Association de la construction du Québec
Actualités de la construction

Après la réfection de la toiture et l’exécution de travaux d’électricité et de plomberie, on s’affaire maintenant à restaurer les deux clochers de l’église Notre-Dame-des-Sept-Douleurs, un bâtiment centenaire de la rue Wellington à Verdun.

Le 4 août 2015, les représentants des médias étaient invités à escalader les 200 marches menant jusqu’aux plus hauts clochers de l’île de Montréal, ceux de l’église Notre-Dame-des-Sept-Douleurs. Entrepris le 3 juin, les travaux représentant 1,1 million de dollars ont été confiés à l’entrepreneur général Adrien Charbonneau inc. et à l’architecte Louis Brillant.
Voici les réponses de ce dernier à nos questions.

Entretien avec l’architecte Louis Brillant

article egliseverdun

acqconstruire.com – Décrivez-moi les principaux défis relevés par les différents intervenants dans ce dossier ? On pense à l’entrepreneur général (l’installation des échafaudages, le manque d’espace sur la toiture pour les matériaux, le fait de travailler en hauteur, avec les éléments – vent, pluie etc.) Racontez-nous quelques prouesses de l’équipe depuis le début des travaux…En somme, quelles sont les difficultés qu’il a fallu surmonter ?

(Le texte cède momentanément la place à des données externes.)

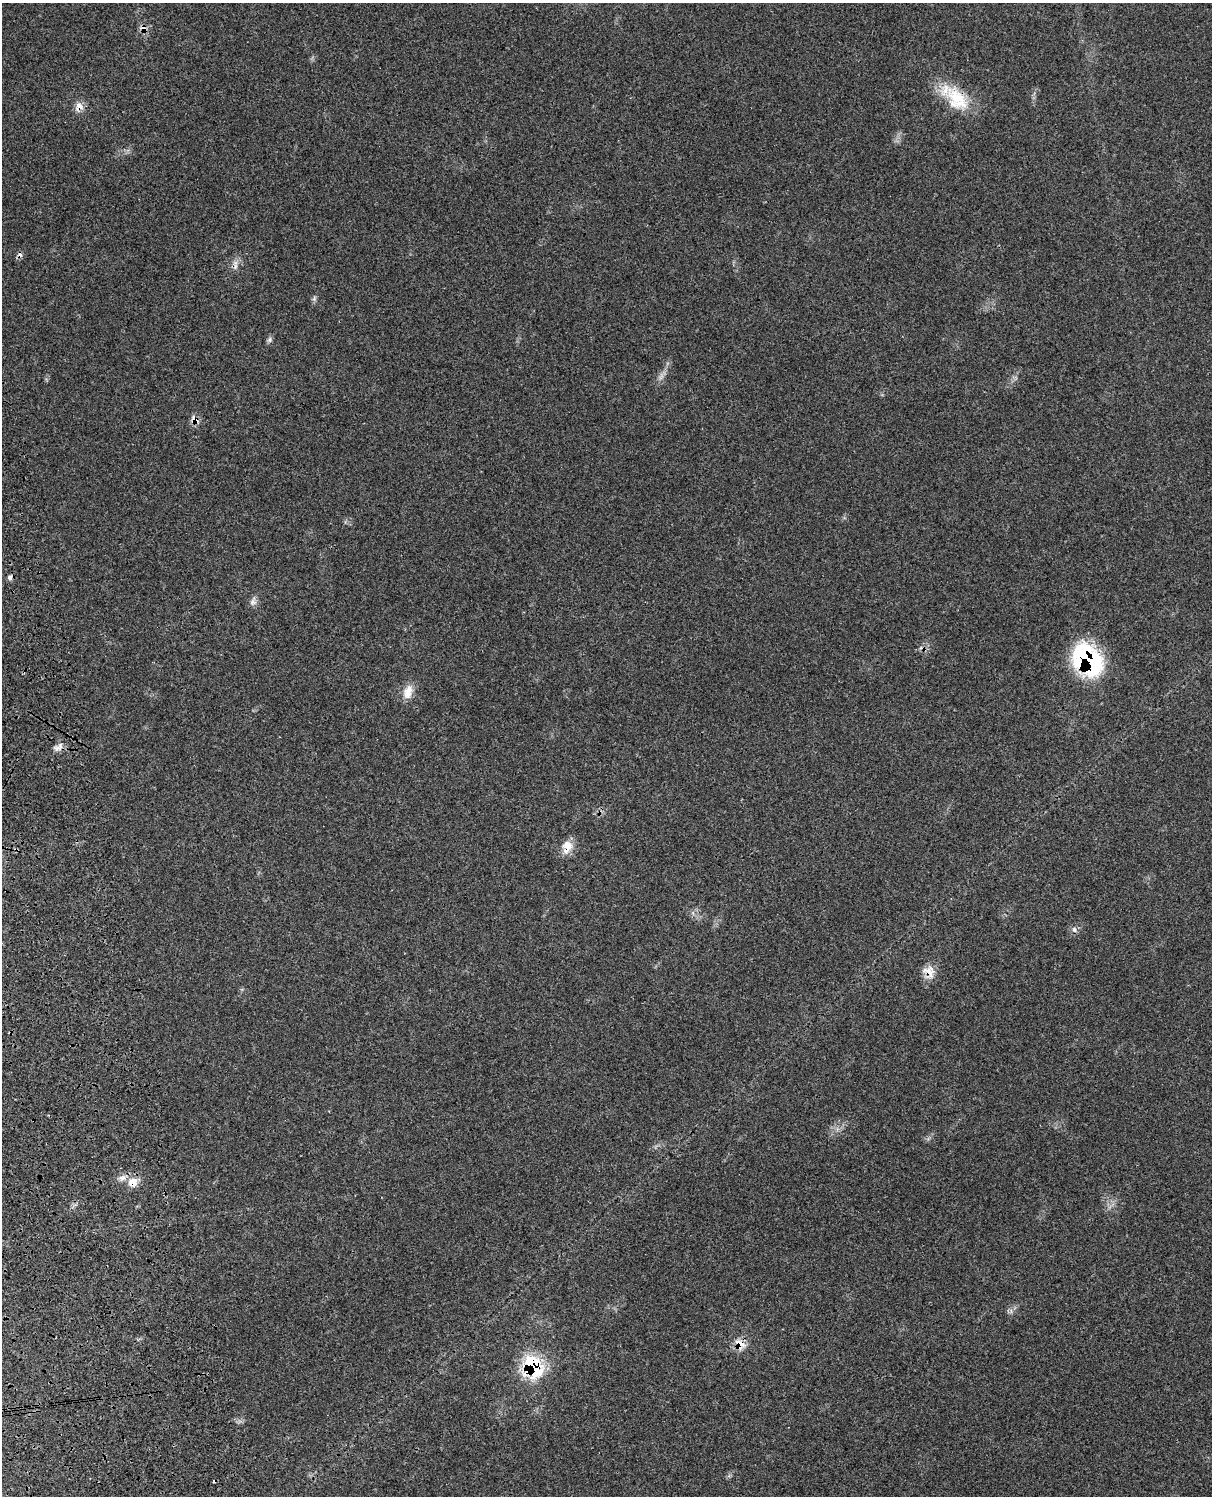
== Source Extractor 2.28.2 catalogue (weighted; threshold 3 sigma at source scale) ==
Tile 7 of 4 x 3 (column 3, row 2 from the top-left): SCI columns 2544-3753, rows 1771-3264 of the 5090 x 4923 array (HDU 1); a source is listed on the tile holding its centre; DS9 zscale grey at full resolution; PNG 1214 x 1498 px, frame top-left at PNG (2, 3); no overlay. Shown black and unused: <1% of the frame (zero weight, under 3 of 4 exposures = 6% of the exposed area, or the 3 px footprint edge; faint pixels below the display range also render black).
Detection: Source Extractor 2.28.2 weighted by HDU 2 'WHT'; one run over the whole footprint, this tile lists its part. Background 0.108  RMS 0.0065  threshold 0.0293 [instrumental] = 3 sigma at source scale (4.5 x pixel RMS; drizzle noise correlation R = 1.50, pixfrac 1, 0.05/0.05 arcsec/px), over >= 5 px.
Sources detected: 21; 3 cosmic-ray / hot-pixel residue — not listed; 1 inside a brighter listed object's ellipse — not listed separately; the other 17 listed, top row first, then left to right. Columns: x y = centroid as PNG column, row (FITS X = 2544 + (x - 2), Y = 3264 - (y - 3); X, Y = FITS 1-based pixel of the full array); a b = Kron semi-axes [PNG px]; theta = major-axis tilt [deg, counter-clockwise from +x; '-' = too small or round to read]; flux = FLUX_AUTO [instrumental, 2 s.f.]
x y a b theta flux
144 28 11 8 -42 3.8
957 99 41 23 -49 29
79 107 14 11 64 5
314 298 6 5 - 1.3
270 340 8 7 - 1.7
195 420 12 9 -37 4.3
10 577 7 6 - 2.1
252 602 9 7 55 2.6
1087 660 33 23 -47 89
408 692 20 13 69 7.9
57 748 12 8 15 3.5
567 847 18 12 71 8.2
1074 930 8 6 -88 2
929 972 18 15 -65 8
133 1182 13 12 - 7.6
740 1344 19 12 -53 7.6
533 1367 24 20 -66 49
Overlapping masked pixels (flux is a lower limit): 10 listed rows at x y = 144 28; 957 99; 79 107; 195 420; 1087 660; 567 847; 929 972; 133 1182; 740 1344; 533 1367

L.B. – Intervenir sur des clochers en hauteur en contexte urbain densément bâti représente de multiples défis. Dans le cas de l’église de Notre-Dame-des-Sept-Douleurs de Verdun, l’implantation du bâtiment près des trottoirs, la relative étroitesse des rues adjacentes, le passage du métro directement sous la rue et le trottoir avec un puits d’aération adjacent au clocher nord sont autant de facteurs qui viennent compliquer l’accès et contraignent les zones disponibles pour effectuer l’érection et le démontage des échafauds, puis la gestion des matériaux et de l’équipement. Dans un premier temps, nous souhaitions nous installer avec des poutres Aluma en hauteur, directement à partir du plancher des cloches, et ce pour éviter d’avoir un empiètement au sol. La géométrie des colonnes de support, les jougs des cloches et les cloches elles-mêmes ont rendu ce scénario impossible. La gestion des éléments d’assemblage des échafauds représente également tout un défi: la seule zone horizontale disponible en hauteur est celle qui se situe au-dessus du portail d’entrée de l’église, entre les deux clochers. Il y avait tellement d’éléments d’assemblage entreposés à ce niveau qu’il était impossible pour les autres corps de métiers de travailler pendant le montage des échafauds. Si la vue est imprenable d’en haut, elle s’accompagne invariablement de la présence d’un fort vent. Ce dernier implique une vigilance particulière des monteurs d’échafauds lors de la manutention des éléments d’assemblage, afin d’éviter tout contact avec la flèche. De plus, il faut bien visualiser que la flèche diminue de diamètre en montant, alors que les échafauds et planchers de travail demeurent d’une largeur constante. On ne veut pas infliger à la flèche un stress par le mouvement des échafauds, aussi doivent-ils être pratiquement indépendants dans la partie haute. Comme nous avons des interventions de ferblanterie et de peinture prévues, ce qui implique la préparation des surfaces, on ne peut prendre la chance que des particules de métal ou de peinture partent au vent et se retrouvent n’importe où. Il faut prévoir des filets de protection. Or, ceux-ci offrent une résistance aux vents, et contribuent ainsi aux efforts qui doivent être gérés par les contreventements des échafauds, sans exercer de stress sur la flèche. C’est tout un art !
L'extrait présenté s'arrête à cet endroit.